Cuando Angel volvió a incorporarse, ambos estaban jadeantes.

– ¿Te has quedado sin respiración? -le preguntó-. Yo sí.

Los ojos de Cooper se agrandaron mientras su ritmo cardíaco continuaba estando desbocado.

– ¿Sientes mi corazón? -Angel hizo fuerza sobre la mano de Cooper que tenía sobre el pecho-. Yo creo que está acelerado, tanto o más que el tuyo.

– No hablas en serio…

– Tan en serio como los ataques al corazón. -Sonrió y le acarició la mejilla-. Esto es excitación sexual, querido mío, lujuria, deseo. No hay peligro.

Cooper se quedó boquiabierto y no tardó en azorarse.

Al marido de su amiga de gimnasio le había aterrorizado hacer el amor. Cada vez que llegaba el momento, sus reacciones físicas, comprensibles a tenor de la situación, lo asustaban como a un niño. Estaba convencido de que aquello iba a provocarle un segundo infarto. En fin, su amiga le había dicho que aquel era un problema muy habitual y, pese a ello, su marido había tardado meses en superar su ansiedad.

– Hace bastante que no mantienes relaciones sexuales, ¿no es cierto? Ninguna desde el ataque.

El rubor de la cara de Cooper iba en aumento.

– No me apetece hablar de eso -afirmó al tiempo que retiraba la mano de la piel de Angel y se sentaba.
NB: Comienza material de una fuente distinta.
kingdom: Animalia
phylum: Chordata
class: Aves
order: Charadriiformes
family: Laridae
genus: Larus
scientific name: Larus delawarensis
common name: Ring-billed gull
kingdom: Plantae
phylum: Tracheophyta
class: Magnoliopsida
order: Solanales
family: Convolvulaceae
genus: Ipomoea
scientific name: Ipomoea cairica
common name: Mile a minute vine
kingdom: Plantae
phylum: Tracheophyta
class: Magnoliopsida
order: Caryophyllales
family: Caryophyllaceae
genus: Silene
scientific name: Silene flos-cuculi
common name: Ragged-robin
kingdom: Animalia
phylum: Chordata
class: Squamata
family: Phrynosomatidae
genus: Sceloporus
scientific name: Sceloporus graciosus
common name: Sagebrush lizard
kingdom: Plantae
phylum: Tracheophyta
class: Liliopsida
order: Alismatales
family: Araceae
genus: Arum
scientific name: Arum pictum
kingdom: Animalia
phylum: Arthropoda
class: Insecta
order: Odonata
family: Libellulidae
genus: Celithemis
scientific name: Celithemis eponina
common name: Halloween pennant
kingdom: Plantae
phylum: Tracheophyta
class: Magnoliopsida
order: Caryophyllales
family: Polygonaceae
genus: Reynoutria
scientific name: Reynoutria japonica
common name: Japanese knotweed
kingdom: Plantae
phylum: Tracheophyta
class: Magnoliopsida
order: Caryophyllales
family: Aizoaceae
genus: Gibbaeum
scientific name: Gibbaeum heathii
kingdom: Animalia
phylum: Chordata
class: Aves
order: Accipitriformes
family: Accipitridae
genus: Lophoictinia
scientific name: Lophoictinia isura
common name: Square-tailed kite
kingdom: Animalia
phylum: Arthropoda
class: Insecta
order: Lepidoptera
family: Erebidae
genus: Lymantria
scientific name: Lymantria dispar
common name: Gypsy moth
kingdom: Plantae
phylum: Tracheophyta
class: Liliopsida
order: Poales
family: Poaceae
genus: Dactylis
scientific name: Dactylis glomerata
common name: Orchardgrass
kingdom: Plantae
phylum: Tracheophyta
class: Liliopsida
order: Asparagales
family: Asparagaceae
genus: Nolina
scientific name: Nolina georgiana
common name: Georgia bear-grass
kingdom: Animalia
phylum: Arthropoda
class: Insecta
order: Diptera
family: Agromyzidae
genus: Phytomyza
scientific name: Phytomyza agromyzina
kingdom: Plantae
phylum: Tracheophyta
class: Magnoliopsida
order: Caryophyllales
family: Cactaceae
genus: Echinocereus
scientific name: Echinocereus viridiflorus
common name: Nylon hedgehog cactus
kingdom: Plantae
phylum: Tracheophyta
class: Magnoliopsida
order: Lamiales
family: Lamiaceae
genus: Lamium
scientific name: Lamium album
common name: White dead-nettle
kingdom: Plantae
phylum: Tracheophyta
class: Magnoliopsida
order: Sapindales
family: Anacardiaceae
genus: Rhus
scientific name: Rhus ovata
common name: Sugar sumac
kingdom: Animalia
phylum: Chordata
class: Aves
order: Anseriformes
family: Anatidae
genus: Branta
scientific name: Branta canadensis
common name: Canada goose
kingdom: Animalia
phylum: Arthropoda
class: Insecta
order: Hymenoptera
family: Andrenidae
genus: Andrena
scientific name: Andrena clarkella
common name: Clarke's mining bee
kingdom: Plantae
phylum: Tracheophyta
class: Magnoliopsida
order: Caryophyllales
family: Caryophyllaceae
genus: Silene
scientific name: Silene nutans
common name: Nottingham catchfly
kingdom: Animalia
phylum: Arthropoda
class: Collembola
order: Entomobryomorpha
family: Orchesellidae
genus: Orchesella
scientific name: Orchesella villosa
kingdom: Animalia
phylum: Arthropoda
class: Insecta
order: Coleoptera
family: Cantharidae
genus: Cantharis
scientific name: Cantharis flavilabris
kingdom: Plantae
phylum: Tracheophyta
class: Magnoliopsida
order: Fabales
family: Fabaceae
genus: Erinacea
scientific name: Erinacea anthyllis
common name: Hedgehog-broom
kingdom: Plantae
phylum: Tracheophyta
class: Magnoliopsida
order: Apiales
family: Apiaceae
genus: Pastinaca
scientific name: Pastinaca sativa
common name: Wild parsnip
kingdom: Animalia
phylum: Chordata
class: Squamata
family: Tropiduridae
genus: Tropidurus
Ella se fijó en su postura envarada e, intentando relajarlo, le dio un leve golpe en el hombro.

– ¿Qué te pasa? ¿Te sentirías mejor si te dijera que mi cama lleva mucho tiempo desierta?

Como él no contestaba, Angel intentó adivinar cuánto tiempo hacía que Cooper se había marchado de San Francisco. ¿Diez meses? ¿Más?

– Por todos los santos -exclamó, todavía con intención de aliviarle su visible pesadumbre-. Estaba dispuesta a salvarte la vida, incluso hasta hacerte el boca a boca y todo. ¿Me vas a decir que no podemos hablar?

Él la miró de soslayo.

– El boca a boca me lo has hecho antes de que me cayera a la arena, y así me ha dado el achuchón que ha dado.

– ¡Ya, y ahora tienes que compensarme! ¡Pensaba que te había matado con un beso! -Le dio un nuevo golpecito en el hombro-. Venga, hombre. Soy yo, Angel, la mujer que probablemente no volverás a ver otra vez. ¿No crees que podemos hablarlo?

A pesar de que, tal como estaban las cosas, era él y no ella quien prefería estar solo, Angel no podía dejarlo allí. Aquel no podía ser el último recuerdo que ambos tuviesen del otro: Cooper sintiéndose avergonzado y Angel sintiéndose… comoquiera que se sintiese.

– Bien. -Cooper volvió la cabeza y le clavó la mirada, más oscura y profunda a la menguada luz del atardecer-. Tienes razón. No he probado el sexo desde los ataques y la operación, es decir, desde hace veinte meses, dieciséis días y, bueno, aproximadamente tres horas y cuarenta y un minutos.